### [WHAT YOU WILL DO]
Although pictures appear in the entries below, leave them out and print exactly the lines from the first line through the line containing "А вот песню".
:: SOURCE RECORDS
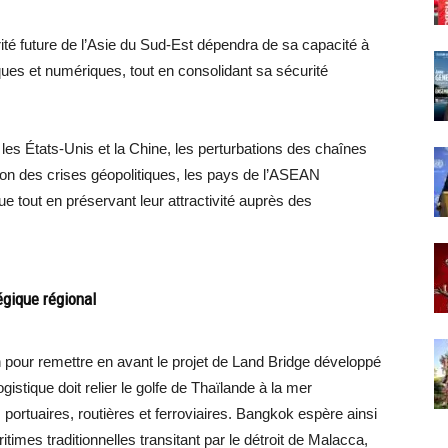
rité future de l’Asie du Sud-Est dépendra de sa capacité à
ues et numériques, tout en consolidant sa sécurité
les États-Unis et la Chine, les perturbations des chaînes
ion des crises géopolitiques, les pays de l’ASEAN
 tout en préservant leur attractivité auprès des
égique régional
n pour remettre en avant le projet de Land Bridge développé
gistique doit relier le golfe de Thaïlande à la mer
portuaires, routières et ferroviaires. Bangkok espère ainsi
itimes traditionnelles transitant par le détroit de Malacca,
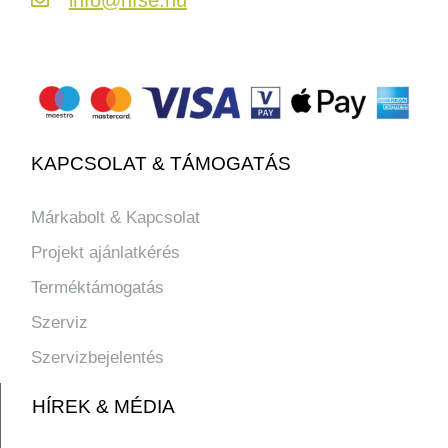
KAPCSOLAT & TÁMOGATÁS
Márkabolt & Kapcsolat
Projekt ajánlatkérés
Terméktámogatás
Szerviz
Szervizbejelentés
HÍREK & MÉDIA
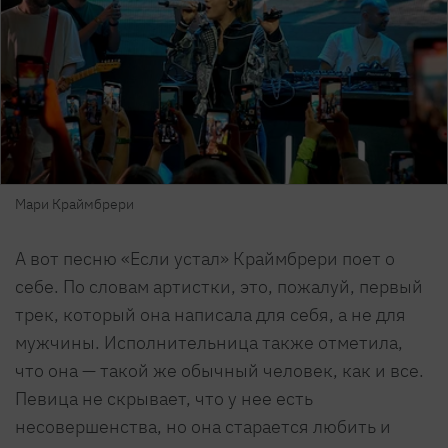
Мари Краймбрери
А вот песню «Если устал» Краймбрери поет о
себе. По словам артистки, это, пожалуй, первый
трек, который она написала для себя, а не для
мужчины. Исполнительница также отметила,
что она — такой же обычный человек, как и все.
Певица не скрывает, что у нее есть
несовершенства, но она старается любить и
::::
### [RESULT]
rité future de l’Asie du Sud-Est dépendra de sa capacité à
ues et numériques, tout en consolidant sa sécurité
les États-Unis et la Chine, les perturbations des chaînes
ion des crises géopolitiques, les pays de l’ASEAN
 tout en préservant leur attractivité auprès des
égique régional
n pour remettre en avant le projet de Land Bridge développé
gistique doit relier le golfe de Thaïlande à la mer
portuaires, routières et ferroviaires. Bangkok espère ainsi
itimes traditionnelles transitant par le détroit de Malacca,
KAPCSOLAT & TÁMOGATÁS
Márkabolt & Kapcsolat
Projekt ajánlatkérés
Terméktámogatás
Szerviz
Szervizbejelentés
HÍREK & MÉDIA
Мари Краймбрери
А вот песню «Если устал» Краймбрери поет о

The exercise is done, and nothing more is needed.